Impact of COVID-19 on ANS Businesses Report

April 28, 2021

Halifax, NS – April 20, 2021 – The results on what is likely the first detailed survey on the impact of COVID-19 on African Nova Scotia (ANS) owned businesses reveal that the pandemic has had a significant impact on the business community, with many experiencing revenue losses, closures, lay-offs, and shrinkage in operations. Relatively fewer businesses were able to access the various relief programs provided by the federal government and others.

The Impact of COVID-19 on African Nova Scotian Businesses Survey Report was released by the Black Business Initiative (BBI). Harvi Millar, Ph.D. of Logix Consultants Limited and Saint Mary’s University was the research consultant on the survey that was funded by the Atlantic Canada Opportunities Agency (ACOA). The survey, the first of a two-part study, aimed, in part, to obtain knowledge that can be used to develop a comprehensive tripartite strategy for post-COVID-19 recovery of ANS businesses involving BBI, the businesses and government.

“BBI, now in our 25th year of operations, commissioned this research because of the dire circumstances brought on by the COVID-19 pandemic and exacerbated by the brutal murder of George Floyd in the US,” said Dr. Rustum Southwell, CEO of BBI, “We intend to use this data to better understand the critical challenges faced by Black-owned businesses in Nova Scotia.”

Fifty-nine African Nova Scotian entrepreneurs from across the province, with business interests that span nine industrial categories, participated in the survey between December 2020 and February 2021. The businesses were primarily service-based and employing under five persons.
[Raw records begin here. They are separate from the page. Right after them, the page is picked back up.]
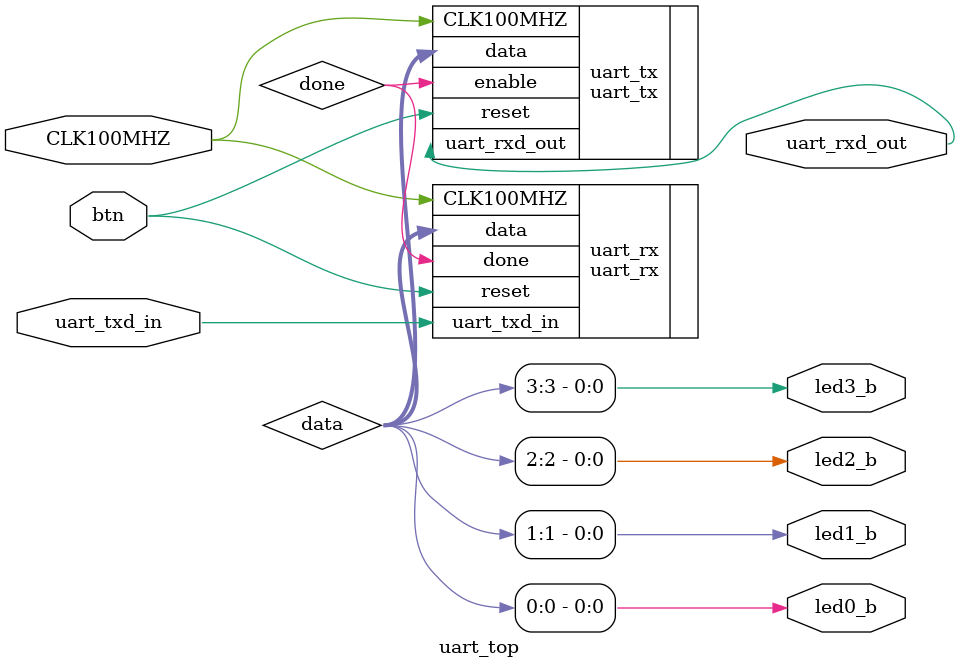
<source format=v>
module uart_top(
    input uart_txd_in,
    input CLK100MHZ,
    input btn,
    output uart_rxd_out,
    output led0_b,
    output led1_b,
    output led2_b,
    output led3_b
    );
    
    wire done;
    wire [7:0] data;
    
    parameter baudrate = 115200;
    parameter clk_frequence = 100000000;
    
    assign {led3_b, led2_b, led1_b, led0_b} = data[3:0];    
    
    
    uart_rx #(.baudrate(baudrate), .clk_frequence(clk_frequence))
    uart_rx(
        .uart_txd_in(uart_txd_in),
        .CLK100MHZ(CLK100MHZ),
        .reset(btn),
        .done(done),
        .data(data)
        );
        
    uart_tx #(.baudrate(baudrate), .clk_frequence(clk_frequence))
    uart_tx(
        .data(data),
        .CLK100MHZ(CLK100MHZ),
        .enable(done),
        .reset(btn),
        .uart_rxd_out(uart_rxd_out)
        );
        
endmodule 
</source>
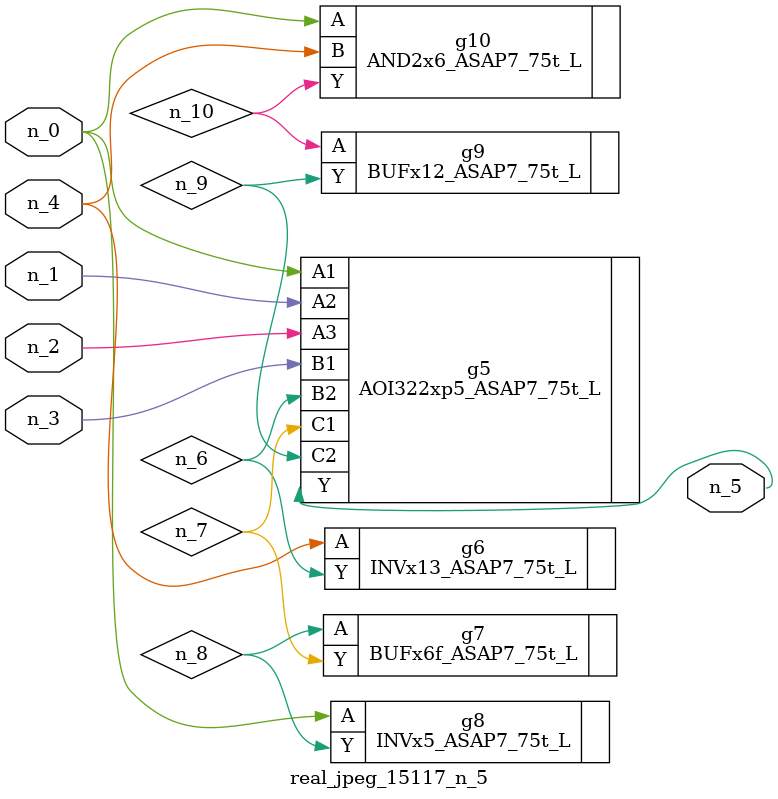
<source format=v>
module real_jpeg_15117_n_5 (n_4, n_0, n_1, n_2, n_3, n_5);

input n_4;
input n_0;
input n_1;
input n_2;
input n_3;

output n_5;

wire n_8;
wire n_6;
wire n_7;
wire n_10;
wire n_9;

AOI322xp5_ASAP7_75t_L g5 ( 
.A1(n_0),
.A2(n_1),
.A3(n_2),
.B1(n_3),
.B2(n_6),
.C1(n_7),
.C2(n_9),
.Y(n_5)
);

INVx5_ASAP7_75t_L g8 ( 
.A(n_0),
.Y(n_8)
);

AND2x6_ASAP7_75t_L g10 ( 
.A(n_0),
.B(n_4),
.Y(n_10)
);

INVx13_ASAP7_75t_L g6 ( 
.A(n_4),
.Y(n_6)
);

BUFx6f_ASAP7_75t_L g7 ( 
.A(n_8),
.Y(n_7)
);

BUFx12_ASAP7_75t_L g9 ( 
.A(n_10),
.Y(n_9)
);


endmodule
</source>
The results of the survey show that COVID-19 had a significant impact on the business community with the loss of revenues; temporary and permanent closures; layoffs; low cash on hand; supplier delays; reduced operating capacity; and possible permanent shrinkage in their customer bases. The survey also found that very few of the businesses that responded were able to access the financial assistance from the various programs provided by the federal government and other entities, leaving others to resort to using personal funds. The reasons mentioned for this included ineligibility because the businesses were not among those mandated to close, as well as a perception that the application process for most of these programs was complex and cumbersome.

The survey also identified the following top five factors that are seen as significant barriers to business success:

  • Social attitudes towards Black entrepreneurs (78.2%). There is a prevailing belief, even within the community, that Black entrepreneurs are not as capable as their white counterparts, and may not be reliable or knowledgeable, and may not deliver good customer service.
  • The size of the businesses, which prevents them from scaling up (76%).
  • The lack of equity or intergenerational wealth (73%), which leads to an inability to meet the criteria for financing from most bank
  • A lack of networking opportunities (58%)
  • Difficulty in accessing local and international markets (56%)

The report also notes the ongoing concern of businesses about market uncertainty, a lack of operating capital, an inability to secure loans, permanent loss of customers, the time to return to normalcy, and the possibility of a major resurgence of the virus and its variants given the prevalence of new strains that seem to be emerging. The report includes several recommendations from the participants of the survey on alleviating the barriers and strengthening the African Nova Scotian entrepreneurship.

To survive, African Nova Scotian entrepreneurs will need capital assistance in the short term. To prepare them for long-term success coming out of the pandemic, there will be a need for deeper structural and infrastructural changes which will have implications for Black businesses themselves, the Black entrepreneurship ecosystem, government agencies, financial institutions, and other relevant stakeholder organizations.